Removal of the Universal Search Function for the International Samsung Galaxy S III was Accidental, will be Reinstated in the Coming Days

Recently Samsung rolled out an update for international versions of the Galaxy S III. This update quietly removed the local search function, but as of today Samsung confirmed that it accidentally removed that function. I don’t understand how you could accidentally remove such a large feature. This makes me curious if this accident had anything to deal with the recent injunctions between Apple and Samsung. On the other side of things, it almost does sound like a mistake as a spokeswoman from Samsung told Tech Radar:

“The most recent software upgrade for the Galaxy S III in the UK included the inadvertent removal of the universal search function. Samsung will provide the correct software upgrade within the next few days.”

This was an interesting update as there was no reason at all to remove the local search functionality in the UK while it would be understandable if this happened in the U.S. due to recent patent infringements. It’s very odd that Samsung would make such a mistake and I think since the local search function is a pretty robust feature that it would take some effort to remove it and that it wouldn’t just be an accident.

Suspicions aside, Samsung will be releasing an update in a few days to reinstate the local search functionality.

source: Tech Radar



About the Author: Brad Ward

Brad is a tech enthusiast, writing and tinkering with all things technology since 2011. He currently bounces between the LG G3 and his beloved Moto X! His interests include reading, entrepreneurship, the gym, and of course, queso.

  • RTWright

    Personally a Patent should never have claims over the outcome, only how the outcome was achieved. In other words, the patent should protect the creator in the area of software, how the outcome was achieved as apposed to the outcome itself.

    Basically the code written and the look and feel. There are a great many ways to make a link in the programming languages of today. As long as I don’t copy and paste anyone’s code, I should have full right to take what someone else has done, write my own code, streamline, improve, all of it from scratch and put my own twist on it and have no chance of being called up on a lawsuit due to their patent since I used NONE of their code or UI look and feel.

    If it wasn’t like that, then how the hell do we have so many different Operating Systems, Computers, Phones, TV’s, Radios, Cars, Clothing, all of it…. I mean, if you put a patent on T-Shirts, then there would affectively be only ONE company making them and no one else could because they’d get in a legal confrontation from patent infringement!

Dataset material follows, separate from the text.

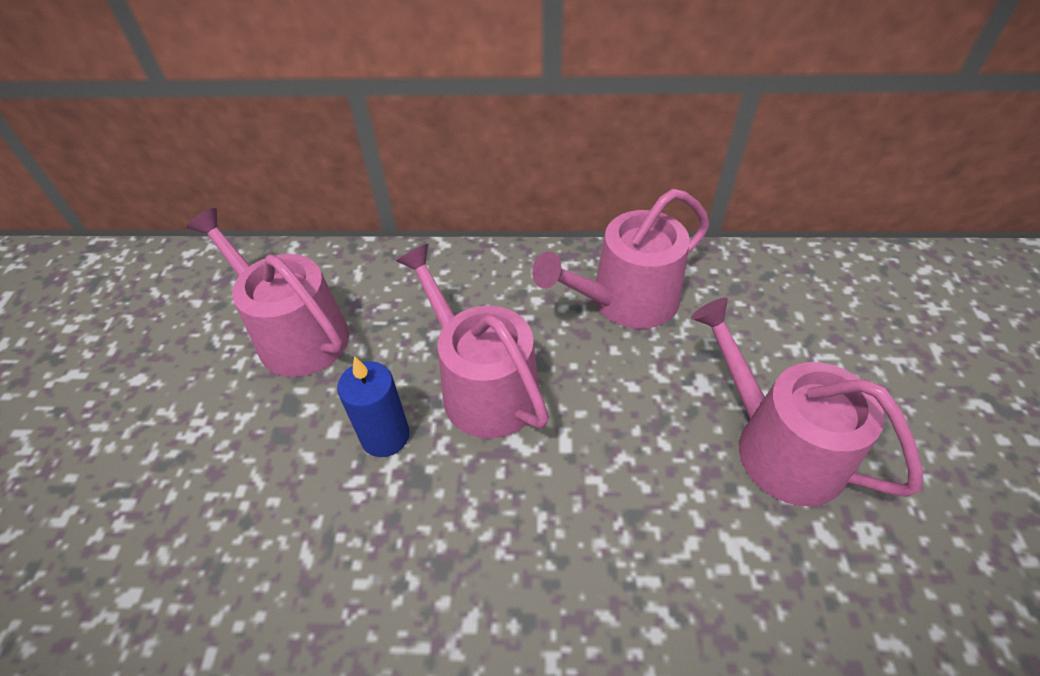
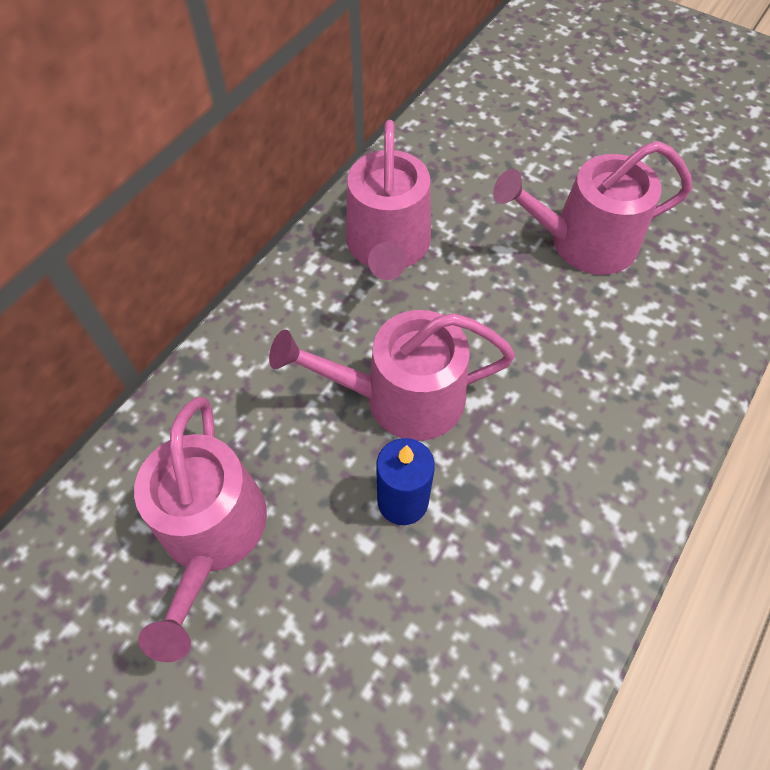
camera: 60 degrees left, 10 degrees up
(295, 333) = (212, 533): pink watering can -> pink watering can turned 75 degrees counterclockwise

    The US and World Over, needs to rethink how Patents work and WHAT they should be allowed to cover. Because quite obviously someone here (insert fruity name here) thinks that no one on the planet has a right to make something even remotely similar to anything they’ve already copied themselves from others…..

    • Steve

      Well, from what is happening, I can say the patent system is broken . And the Sheepard (apple) is not afraid to take advantage of it. And this is coming from a fanboy.

      I guess all that money can mess with your head.